To Grow a Winter Garden

To Grow a Winter Garden
 Photos and Words by Brittany Kelly

The hydrangeas are sleeping into their second season, rust-hued and dry, their energy retreating back into themselves for the sweet sake of blooming dreams alone. The cicadas have stilled and Fall’s soft red clay turns hard. It’s Winter in Alabama. The sun wakes lazy, and on a warm day, turkeys peek through the wood line in my backyard to catch her slow rise from foggy quilts. A warm mug of espresso, a dust of cinnamon and nutmeg. Fire for my belly and an upper to get my blood pulsing. To the garden.

To grow a Winter garden in Alabama is to grow glory and grit—I swear it. Leafy greens lend themselves to the cold in resilience, and it calls likewise for a remembered resilience deep within me. Row covers and mulch rows strip my mind towards uniformed clarity in the chill. A visual imprint of how simple our needs really are, and how we can’t overlook the help both given to and received from, a few good friends.

To grow a winter garden in Alabama is an understanding that in the absence of powder-sloped playgrounds, the occasional snow flurry arrives instead to dust, insulate, and hydrate the gift of an extended growing year. A gift to be made personal for winter wellness.

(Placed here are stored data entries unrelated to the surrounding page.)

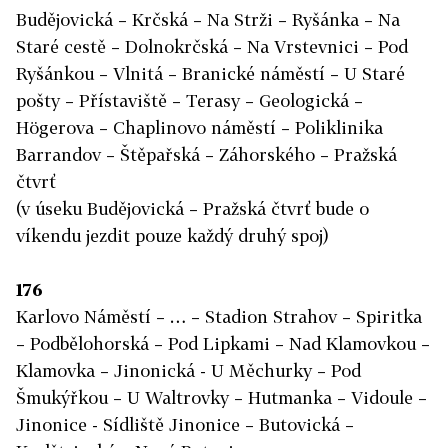
Budějovická – Krčská – Na Strži – Ryšánka – Na
Staré cestě – Dolnokrčská – Na Vrstevnici – Pod
Ryšánkou – Vlnitá – Branické náměstí – U Staré
pošty – Přístaviště – Terasy – Geologická –
Högerova – Chaplinovo náměstí – Poliklinika
Barrandov – Štěpařská – Záhorského – Pražská
čtvrť
(v úseku Budějovická – Pražská čtvrť bude o
víkendu jezdit pouze každý druhý spoj)
176
Karlovo Náměstí – … – Stadion Strahov – Spiritka
– Podbělohorská – Pod Lipkami – Nad Klamovkou –
Klamovka – Jinonická - U Měchurky – Pod
Šmukýřkou – U Waltrovky – Hutmanka – Vidoule –
Jinonice - Sídliště Jinonice – Butovická –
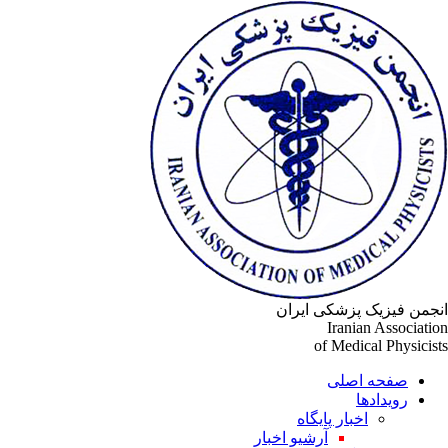
جمن فیزیک پزشکی ایران
Iranian Associati
of Medical Physicis
صفحه اصلی
رویدادها
اخبار پایگاه
آرشیو اخبار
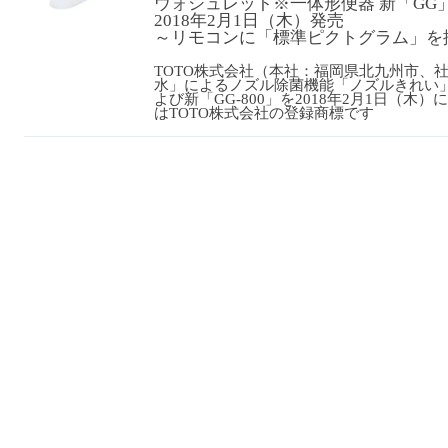
ウォシュレット
※
一体形便器 新「GG」
2018年2月1日（木）発売
～リモコンに「標準ピクトグラム」を
TOTO株式会社（本社：福岡県北九州市、
水」によるノズル除菌機能「ノズルきれい
よび新「GG-800」を2018年2月1日（
はTOTO株式会社の登録商標です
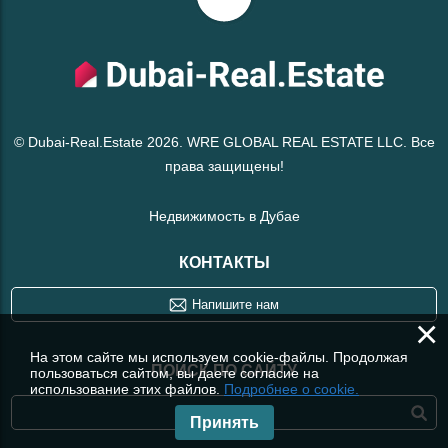
© Dubai-Real.Estate 2026. WRE GLOBAL REAL ESTATE LLC. Все
права защищены!
Недвижимость в Дубае
КОНТАКТЫ
Напишите нам
×
На этом сайте мы используем cookie-файлы. Продолжая
ПОИСК ПО САЙТУ
пользоваться сайтом, вы даете согласие на
использование этих файлов.
Подробнее о cookie.
Принять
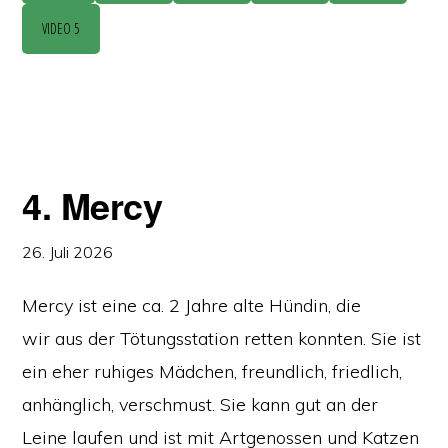
VIDEO 5
4. Mercy
26. Juli 2026
Mercy ist eine ca. 2 Jahre alte Hündin, die
wir aus der Tötungsstation retten konnten. Sie ist
ein eher ruhiges Mädchen, freundlich, friedlich,
anhänglich, verschmust. Sie kann gut an der
Leine laufen und ist mit Artgenossen und Katzen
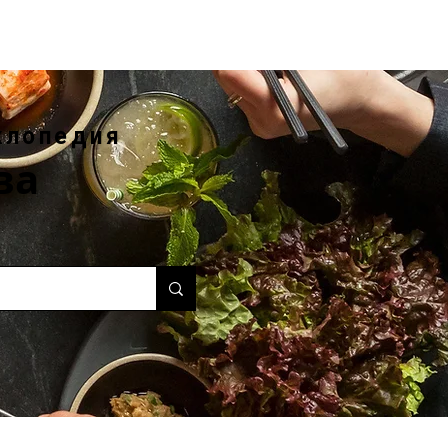
клопедия
ва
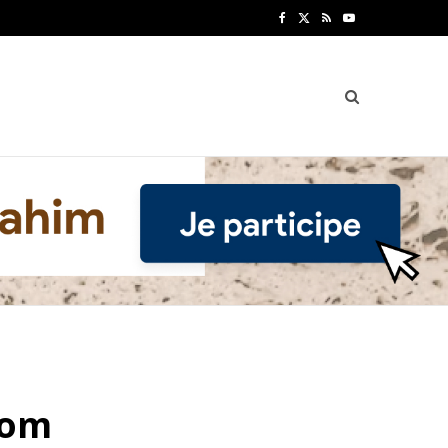
F
X
R
Y
a
(
S
o
c
T
S
u
e
w
T
b
i
u
o
t
b
o
t
e
k
e
r
)
nom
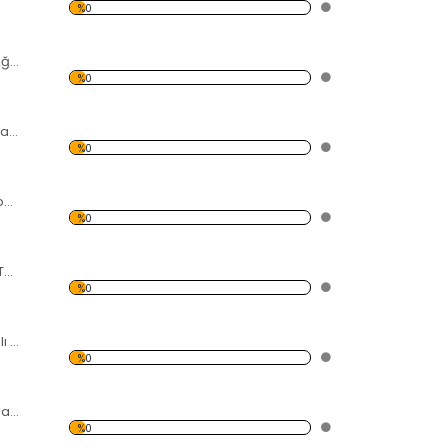
%0
Sahil ve Palmiye Ağaçları Kanvas Tablo
%0
Modern Soyut Tasarım 28 Kanvas Tablo
%0
Sahil, İnsan ve Köpek Kanvas Tablo
%0
Gemi ve Yolculuk Temalı Kanvas Tablo
%0
Batan Gemi Temalı Kanvas Tablo
%0
Kırmızı Klasik Araba Kanvas Tablo
%0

Parsnips, carrots, beets, thick leafed greens, onions and garlic. Seeds and seedlings alike that have been tucked in the earth when jack-o-lanterns still lit up the night and continued with succession during gingerbread days. Hearty bites to be thrown into a simmering pot with Summer’s dried herbs and a simple, clean, broth. Truth be told, to grow a Winter Garden in Alabama is even more poetic in nature and act than it lends itself to in the most well written words or dreamiest day dreams.

Some of my favorite tips to tuck in tight and secure a harvest for the early nights and frosty dawns:

  1. Row covers are your friend! Select row covers that are wide enough to give the plant breathing room, but spaced low enough to make sure the warmth isn’t lost.
  2. Keep buggy pests at bay with cinnamon and a food grade diatomaceous earth.
  3. If possible start preparing early on in the Fall. Cover soil with compost, nourishing Summer’s stolen minerals, and remove rocks for deep root vegetables that require space to stretch down deep.
  4. Keep in mind first and last freeze dates as bookends to both sowing and harvesting. The Old Farmer’s Almanac (online and in print) is a great resource that will help you hone down moon cycles, growing zones, and crop specific tricks.
  5. Invest in a good pair of rubber boots and thick wool socks. They will be your most loved early morning allies.
  6. Visit her every day—she grows best with cheerful company.